All four walls were filled with floor-to-ceiling bookcases, the ceiling being some three or four stories up. On closer inspection, there did not seem to be any rhyme or reason to the arrangement, so he contented himself with wandering around and reading random titles for a while.

He was pulled out of his pursuit by a deep voice.

"Mr. Sage. Snooping, I see."

He panicked for a moment before it occurred to him that the man was joking. Or trying to, anyway.

"Yes indeed, Mr. Snape. Are you here to apprehend me, or to join in the fun?"

The corner of Snape's mouth twitched, and Cameron thought maybe he was trying to suppress a smile. "An impressive library, is it not? My favorite room in the Manor."
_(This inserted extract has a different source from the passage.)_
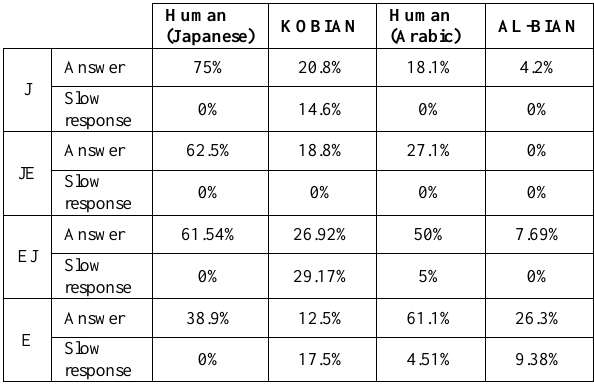
Table 2. Differences in Perceived Safety between the preliminary assessment on humanoid robots (“Pre”) and after interacting with the two robots.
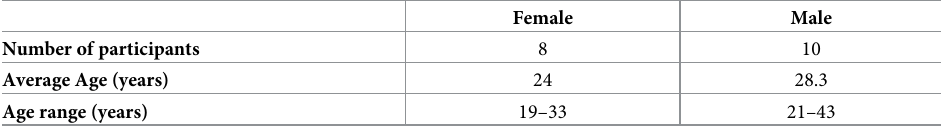
Table 1. Participant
"I can see why. Do you spend much time here?" he asked, wondering just how close he and Malfoy were.

"Some. I did not expect to see you here," Snape countered in an obvious attempt to change the subject. Cameron decided to let him.

"My date received an invitation—I'm just along for the ride."

Snape raised an eyebrow. "Date?"

"Mmm. Richard Rothfuss," he answered, pressing his lips into thin line as if to apologize for his poor taste.

"I believe I met him," Snape said, grimacing.

Cameron grinned. "Now you know why I'm in here snooping." He was having a hell of a time equating this Snape with the Professor he remembered. This Snape hadn't directly insulted him once. He actually wanted to talk to this Snape.

"That is not terribly charitable of you, Mr. Sage."

"You'll just have to forgive me, Mr. Snape. Or ignore it. I've had too many cups of eggnog to censor my opinion. And from whom, pray tell, are you trying to escape? Make a poor choice of escort, as well?"

Snape gave an amused snort. "Surely you do not imagine I've come here with a date. Do you think you're funny, Mr. Sage?"

"Occasionally, though not at the moment. Why—don't you date?" He cocked his head to the side, for some inexplicable reason very interested in the answer.

"Self-flagellation is not a hobby of mine. Shall we rejoin the party?"

Cameron gave the diary search up as a bad job and carefully avoided conversation with known Death Eaters for the rest of the evening. Except for Severus Snape, for the sole reason that he'd long since turned spy by that point. Absolutely the only reason.